Gradient Descent Exponent
Description of constant
Let $f$ be a convex function with $1$-Lipschitz gradient. We assume black-box access to the function and its gradient. Gradient descent will converge to a global minimum with an appropriate choice of step size $s$: $x_{k+1} := x_k - s\cdot \nabla f(x_k)$. In general, $s$ can be chosen to vary with the step $k$. The function gap $f(x_k) - \inf f$, will then converge like $O(k^{-c})$ for some exponent $c$ where $k$ is the iteration counter. While fixed step sizes achieve $c=1$, time-varying patterns of increasing and decreasing step sizes can lead to improved rates of convergence, increasing the exponent.

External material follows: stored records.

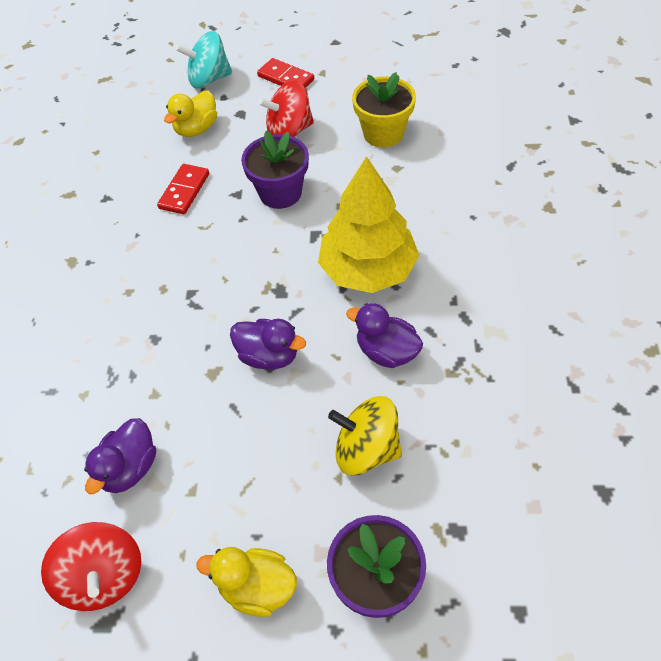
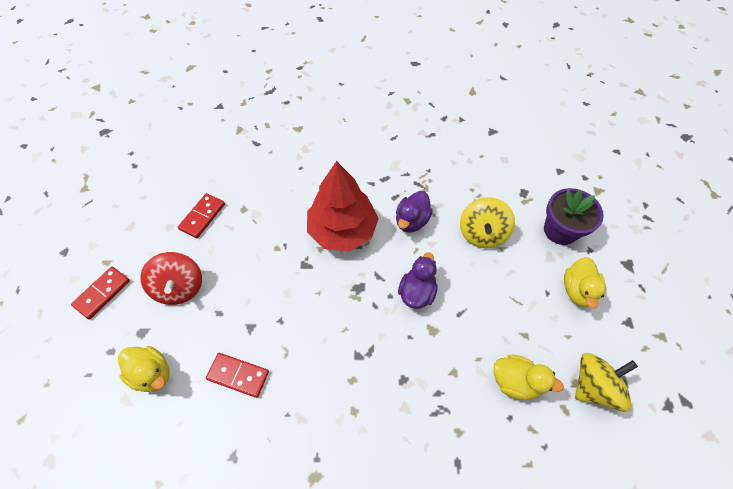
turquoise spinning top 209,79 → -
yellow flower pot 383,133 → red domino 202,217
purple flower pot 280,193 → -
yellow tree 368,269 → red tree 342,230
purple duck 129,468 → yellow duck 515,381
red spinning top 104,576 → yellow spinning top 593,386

The constant $C_{35}$ is the largest exponent $c$ such that there exists a step schedule $s : \mathbb{N} \to \mathbb{R}$ so that vanilla gradient descent has a worst-case convergence of $O(k^{-c})$.
Known upper bounds
| Bound | Reference | Comments |
|---|---|---|
| 2 | Folklore | See, e.g., [N2014] |
Known lower bounds
| Bound | Reference | Comments |
|---|---|---|
| 1 | Folklore | Achieved by constant step sizes. See, e.g., [B2015]. |
| 1.0564 | [GSW23] | Obtained by nonconstant, nonperiodic stepsize schedule. Appeared on arXiv concurrently with [AP24] |
| $\log_2(1+\sqrt{2}) \approx 1.271$ | [AP24] | Obtained by the “silver stepsize schedule”. Conjecturally optimal. Appeared on arXiv concurrently with [GSW23]. |
References
- [AP24] Jason M Altschuler and Pablo A Parrilo. Acceleration by stepsize hedging: Silver stepsize schedule for smooth convex optimization. Mathematical Programming, pages 1–14, 2024.
- [B2015] Dimitri P. Bertsekas. Convex optimization algorithms. 2015.
- [GSW23] Benjamin Grimmer, Kevin Shu, and Alex L. Wang. Accelerated Gradient Descent via Long Steps. arXiv:2309.09961
- [N2014] Yurii Nesterov. Introductory Lectures on Convex Optimization: A Basic Course. Springer Publishing Company, Incorporated, 1 edition, 2014.